Hardware design source files:
════════

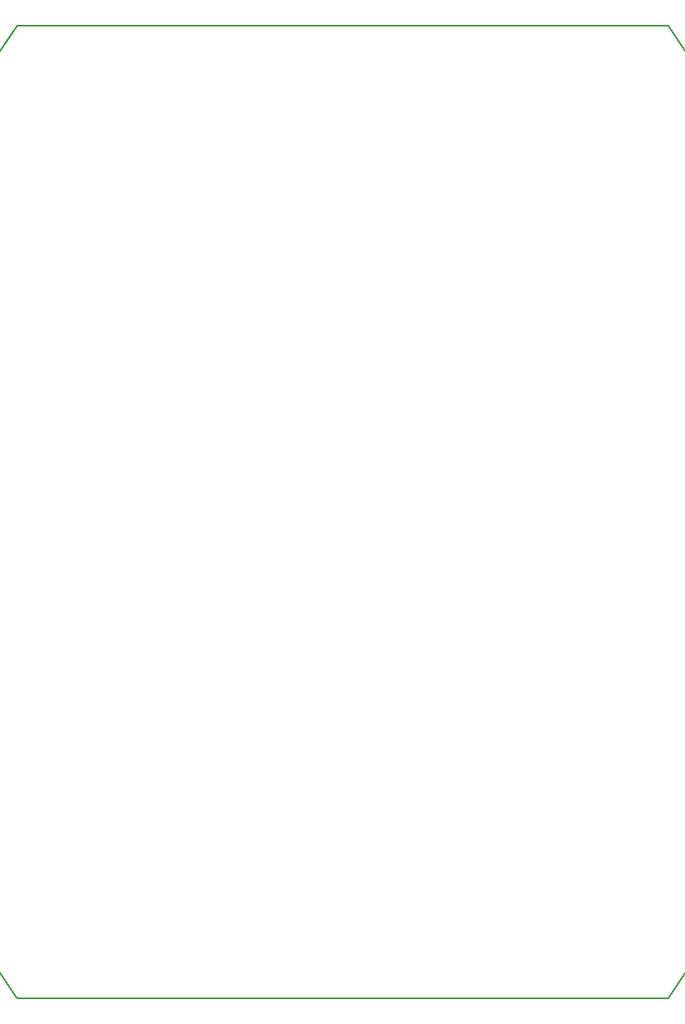
<source format=gbr>
%TF.GenerationSoftware,KiCad,Pcbnew,7.0.1*%
%TF.CreationDate,2023-09-04T23:27:21+05:00*%
%TF.ProjectId,smartcar_control_v1,736d6172-7463-4617-925f-636f6e74726f,rev?*%
%TF.SameCoordinates,Original*%
%TF.FileFunction,Profile,NP*%
%FSLAX46Y46*%
G04 Gerber Fmt 4.6, Leading zero omitted, Abs format (unit mm)*
G04 Created by KiCad (PCBNEW 7.0.1) date 2023-09-04 23:27:21*
%MOMM*%
%LPD*%
G01*
G04 APERTURE LIST*
%TA.AperFunction,Profile*%
%ADD10C,0.200000*%
%TD*%
G04 APERTURE END LIST*
D10*
X162300000Y-140450000D02*
G75*
G03*
X162300000Y-41000000I-71014660J49725000D01*
G01*
X95780000Y-41000000D02*
G75*
G03*
X95780000Y-140450000I71014660J-49725000D01*
G01*
X95780000Y-140450000D02*
X162300000Y-140450000D01*
X95780000Y-41000000D02*
X162300000Y-41000000D01*
M02*

</source>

════════

◆ **EXERCISE**
Copy out every line of the data where the word "format" occurs.

◆ **SOLUTION**
<source format=gbr>
G04 Gerber Fmt 4.6, Leading zero omitted, Abs format (unit mm)*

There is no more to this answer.